Mallard (Anas platyrhynchos)

WINTERING

DISTRIBUTION MAPS

Mallard © Richard Steel

Mallard © Richard Steel

In contrast to the burgeoning breeding population, wintering numbers of Mallard have been dropping since the late 1970s (Banks et al 2006), apparently because of a decrease in immigration from continental Europe. Our breeding Mallard are quite sedentary, with a median distance of movement of 22 km (Migration Atlas). A few birds fly to continental Europe, including a chick ringed at Frodsham in 1968, shot in the Netherlands in winter 1979/ 80: almost all of the emigrants are males. Birds have come here especially from Finland and southern Sweden, with smaller numbers from all other countries from Russia to France. The proportion of immigrants in the British wintering population has declined greatly, from 50 - 60% in the 1950s and 1960s and 40% in the 1970s to only about 15% in the 1990s (Migration Atlas).

WeBS counts show that Mallards are widely distributed across many sites, such that only at the Ouse Washes do the numbers exceed 1% of the British total of 350,000 birds and thus qualify as nationally important for the species. The picture in Cheshire and Wirral has clearly changed in the last forty years, particularly at Rostherne Mere. Coward (1910) noted that on Rostherne, one of the deepest and latest to freeze of the meres, there were often thousands of Mallards when the shallow and more exposed waters were frost-bound. In the first volume summarising national counts of wildfowl (Atkinson-Willes 1963), numbers of Mallard at Rostherne Mere were ‘larger than on any inland water in England’, with peak totals of 4,000 in the early 1960s. At that time, Combermere and Doddington were the county’s next most important sites with counts of 600 and 410 in January 1966 (Bell 1967).

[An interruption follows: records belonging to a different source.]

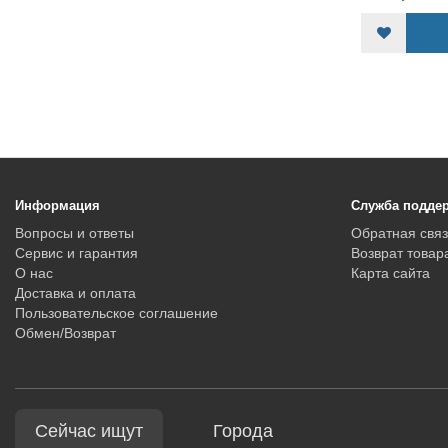
КУПИТЬ
Информация
Служба подде
Вопросы и ответы
Обратная связ
Сервис и гарантия
Возврат товар
О нас
Карта сайта
Доставка и оплата
Пользовательское соглашение
Обмен/Возврат
Сейчас ищут
Города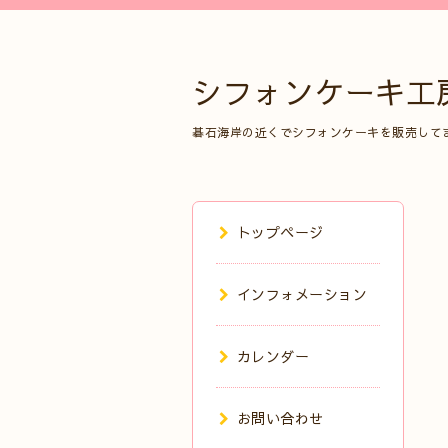
シフォンケーキ工
碁石海岸の近くでシフォンケーキを販売して
トップページ
インフォメーション
カレンダー
お問い合わせ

Nowadays the picture is very different. The largest wintering numbers are on the estuaries, with the highest WeBS counts during the three winters of this Atlas of 1,117 on the Dee (including sites outside Cheshire and Wirral) and 883 on the Mersey. Other sites with peak monthly counts in winter exceeding 300, as listed in the Cheshire and Wirral Bird Reports, were Chelford SQs with 885, Hurleston with 367 and the Sandbach Flashes with 315. The largest individual tetrad counts were 476 at Doddington (SJ74D) on a WeBS count in 2004/ 05 and 450 in the Gowy flood-plain (SJ47G) in 2004/ 05. Sadly, 206 birds was the maximum at Rostherne, in December 2006, about one-twentieth of the figure 45 years previously.

The Atlas map shows Mallards present in winter in 624 tetrads compared to 635 in breeding season. Birds were recorded in most estuarine tetrads, in the shallow waters close to shore, but quit 40 in which they were present during the breeding season. They withdrew from some of the highest eastern tetrads. All of the freshwater habitats were occupied in similar proportions to the breeding season, but with a small shift away from the ponds and smaller standing waters to lakes and rivers, and 32 estuarine/ saltmarsh tetrads. Even in the winter flocks, many birds have one eye on the coming breeding season and they seem to keep more or less in pairs, the male following the female closely. Mallards shift to a more vegetarian diet during winter but take a very wide variety of foods. On water they dabble, upend and occasionally dive in shallow water for seeds and invertebrates. Provided that they feel safe enough, some will feed well away from water, on stubble and other agricultural waste, fruit and of course the inevitable offers of bread from the great British public.